My first idea was to have a system vaguely like Bridgeport mill dials. There would be a ring with scribed markings on it which could be rotated and locked down by another threaded ring. Here's what the parts look like: A simple aluminum handwheel, with a solid stainless steel handle press fit into it. I really don't like the type with freely rotating handles - if there's any slop they feel cheap.
The ring which would later get scribe marks slips over the threads and rests against a lip at the back of the handwheel:
The threaded ring screws down to lock both rings in place, allowing you to set the zero on the dial:
This worked, but showed a major flaw when I actually attached it to the cross slide. When I turn the dial, I tend to turn it by the cylindrical part of the handwheel, and only use the handle for extra support. This means that when turning the dial counterclockwise, the threaded ring unscrews itself.
So that idea was binned.
I moved on to simpler solid handwheels.
These were turned from aluminum round, and like before, had stainless steel handles press fit in. Each as 100 marks scribed around the perimeter, with every 10th mark longer. With a 1mm pitch ballscrew, this gives 20 microns on the diameter per tick mark.
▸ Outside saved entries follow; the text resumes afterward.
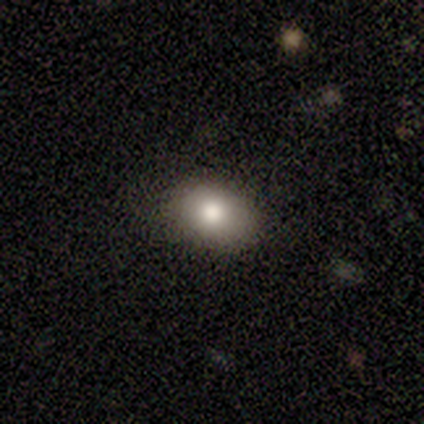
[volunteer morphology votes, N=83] Volunteers were most divided on "how rounded": in between: 79%, round: 21%, cigar-shaped: 0%. More confident: smooth or featured — smooth (84%); merging — none (83%).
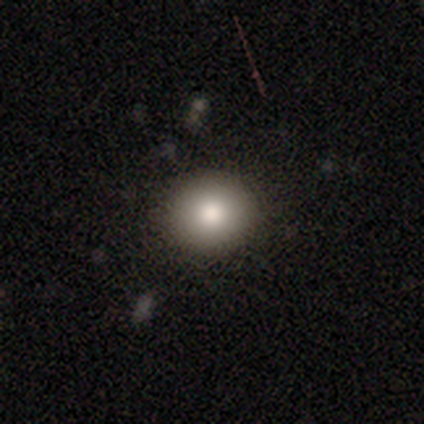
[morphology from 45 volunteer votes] Q: Smooth or featured?
A: smooth (80%); runner-up: featured or disk (11%)
Q: How rounded?
A: round (86%); runner-up: in between (14%)
Q: Merging?
A: none (93%); runner-up: minor disturbance (7%)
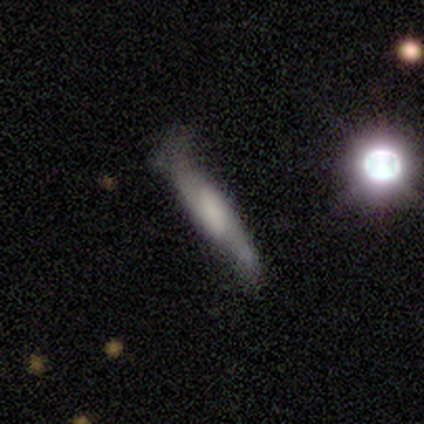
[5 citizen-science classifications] Smooth or featured? smooth (40%, tied with featured or disk)
How rounded? cigar-shaped (100%)
Merging? none (50%)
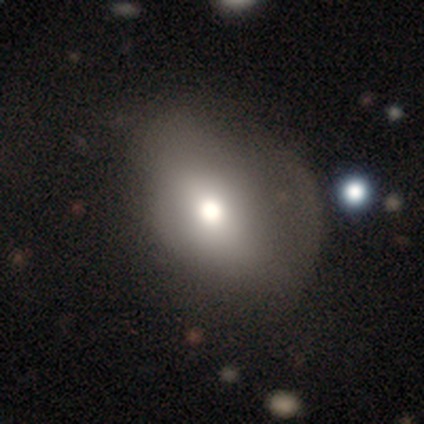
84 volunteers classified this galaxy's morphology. A smooth galaxy with no disk features (71%) that is in between round and cigar-shaped (73%).

Vote fractions:
- Smooth or featured? smooth: 71% / featured or disk: 20% / star or artifact: 8%
- How rounded? in between: 73% / round: 27% / cigar-shaped: 0%
- Merging? none: 55% / major disturbance: 25% / minor disturbance: 18% / merger: 3%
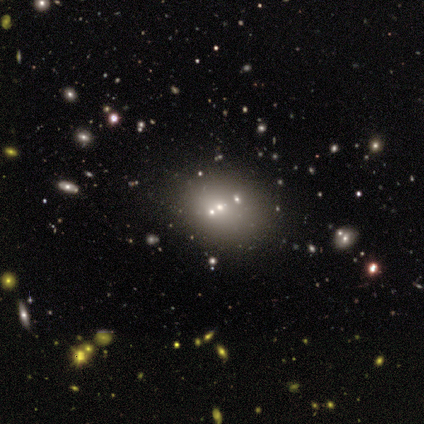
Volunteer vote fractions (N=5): A star or artifact, not a galaxy (60%).

Vote fractions:
- Smooth or featured? star or artifact: 60% / smooth: 20% / featured or disk: 20%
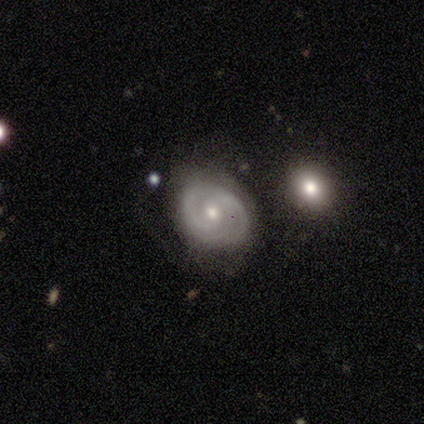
Smooth or featured? 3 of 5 (60%) said featured or disk. Edge-on disk? 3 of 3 (100%) said no. Bar? 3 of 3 (100%) said no. Spiral arms? 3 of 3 (100%) said yes. Spiral winding? 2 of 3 (67%) said tight. Spiral arm count? 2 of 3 (67%) said can't tell. Bulge size? 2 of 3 (67%) said moderate. Merging? 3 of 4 (75%) said none.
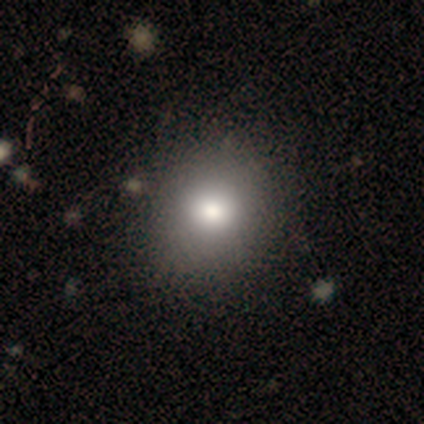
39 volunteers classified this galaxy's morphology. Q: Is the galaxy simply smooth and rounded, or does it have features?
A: smooth — 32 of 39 (82%).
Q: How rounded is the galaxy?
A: round — 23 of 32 (72%).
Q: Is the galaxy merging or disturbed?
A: none — 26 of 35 (74%).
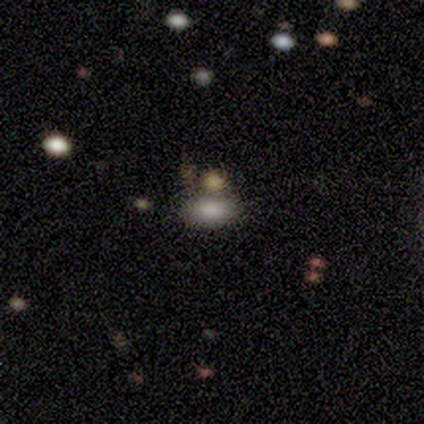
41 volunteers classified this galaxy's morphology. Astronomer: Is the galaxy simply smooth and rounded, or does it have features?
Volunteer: smooth — 71%.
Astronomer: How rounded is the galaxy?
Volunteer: in between — 93%.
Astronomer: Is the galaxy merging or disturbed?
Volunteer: none — 72%.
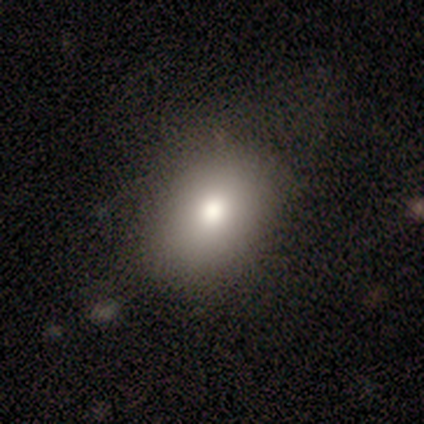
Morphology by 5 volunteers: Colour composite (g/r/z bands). It shows a smooth galaxy with no disk features (80%) that is in between round and cigar-shaped (75%). Merging: none (100%).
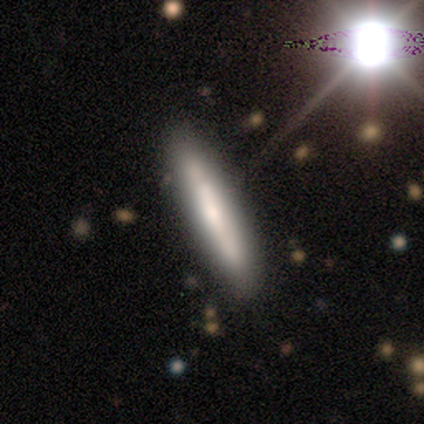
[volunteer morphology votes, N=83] Volunteers were most divided on "smooth or featured": smooth: 57%, featured or disk: 33%, star or artifact: 11%. More confident: how rounded — cigar-shaped (94%); merging — none (78%).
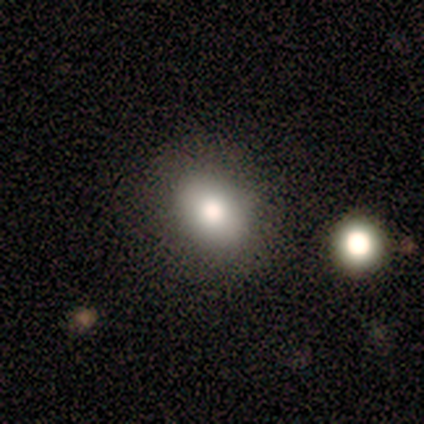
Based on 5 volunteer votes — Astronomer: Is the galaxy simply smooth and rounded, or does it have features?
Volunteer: smooth — 60% (runner-up: featured or disk, 40%).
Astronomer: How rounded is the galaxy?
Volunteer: round — 67%.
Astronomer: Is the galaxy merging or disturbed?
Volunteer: none — 100%.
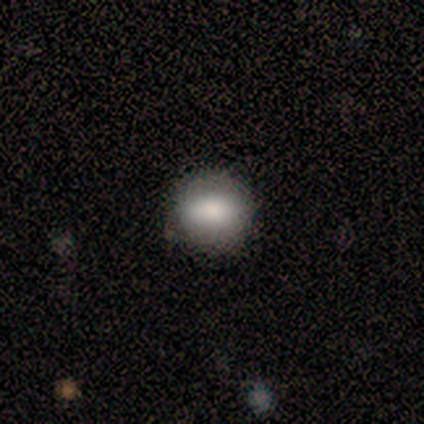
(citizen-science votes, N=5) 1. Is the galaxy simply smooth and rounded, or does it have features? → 80% smooth, 20% star or artifact, 0% featured or disk.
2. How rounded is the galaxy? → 75% round, 25% in between, 0% cigar-shaped.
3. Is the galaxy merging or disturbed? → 100% none, 0% minor disturbance, 0% major disturbance, 0% merger.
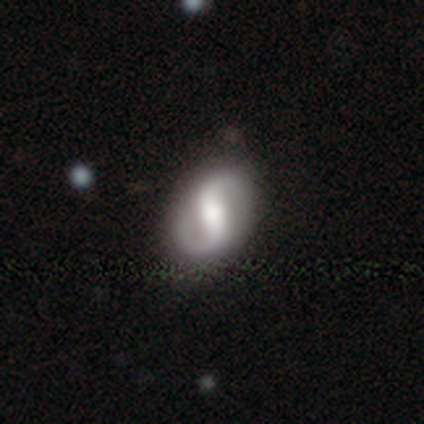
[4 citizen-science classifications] Morphology: type=featured or disk (100%); edge-on=no (100%); bar=weak (75%); spiral arms=yes (75%); winding=tight (33%, tied with medium and loose); arm count=2 (100%); bulge=moderate (100%); merging=none (75%).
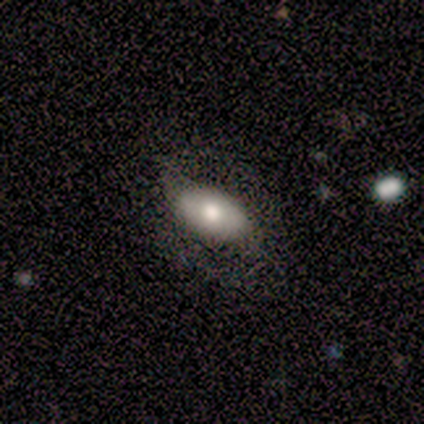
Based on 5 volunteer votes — Smooth or featured?
  - smooth: 100% *
  - featured or disk: 0%
  - star or artifact: 0%
How rounded?
  - in between: 100% *
  - round: 0%
  - cigar-shaped: 0%
Merging?
  - none: 80% *
  - minor disturbance: 20%
  - major disturbance: 0%
  - merger: 0%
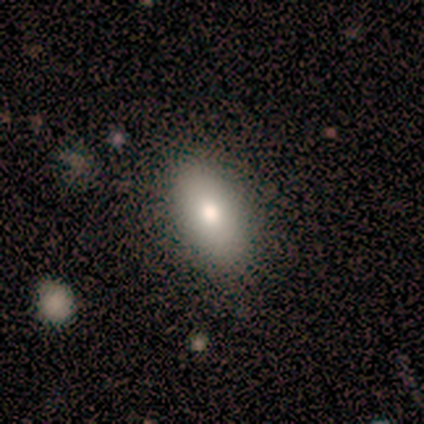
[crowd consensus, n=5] smooth-or-featured: smooth: 100% | featured or disk: 0% | star or artifact: 0%
  how-rounded: in between: 100% | round: 0% | cigar-shaped: 0%
  merging: none: 100% | minor disturbance: 0% | major disturbance: 0% | merger: 0%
The handwheels are threaded onto the end of the ballscrews. To to this, I cut a small section off one of the ballscrews, and used an angle grinder to cut slots into it, making a "ball tap" of sorts.
On the cross slide handwheel, I spaced out when scribing the marks, and made them on the wrong side of the handwheel. I'll probably temporarily fix this by making a pointer that extends out to the tick marks, but eventually I'll just make a fresh handwheel:
I got the markings right on the compound though:
Ticks on the dial were scribed on the mill, using a single point cutter and indexing head to cut the marks. The three jaw chuck on the MTIERS indexing head doesn't hold parts very centered, so I had to shim the jaws with paper to get the dial centered properly:
The 10 long marks were cut every 36 degrees, and short marks every 3.6 degrees:
The pinion that moves the carriage along the rack gear was crufted from an old stepper motor, and pressed onto an 8mm steel shaft with a shoulder turned in it:
Stock Taig lathes adjust pinion-rack clearance using an eccentric bronze bushing, but I wanted a pair of ball bearings supporting the pinion and carriage handle. I machined a bearing holder and mating surface on the carriage casting:
I made a carriage handwheel of similar style to the others. It attaches using my go-to shaft collar style clamp.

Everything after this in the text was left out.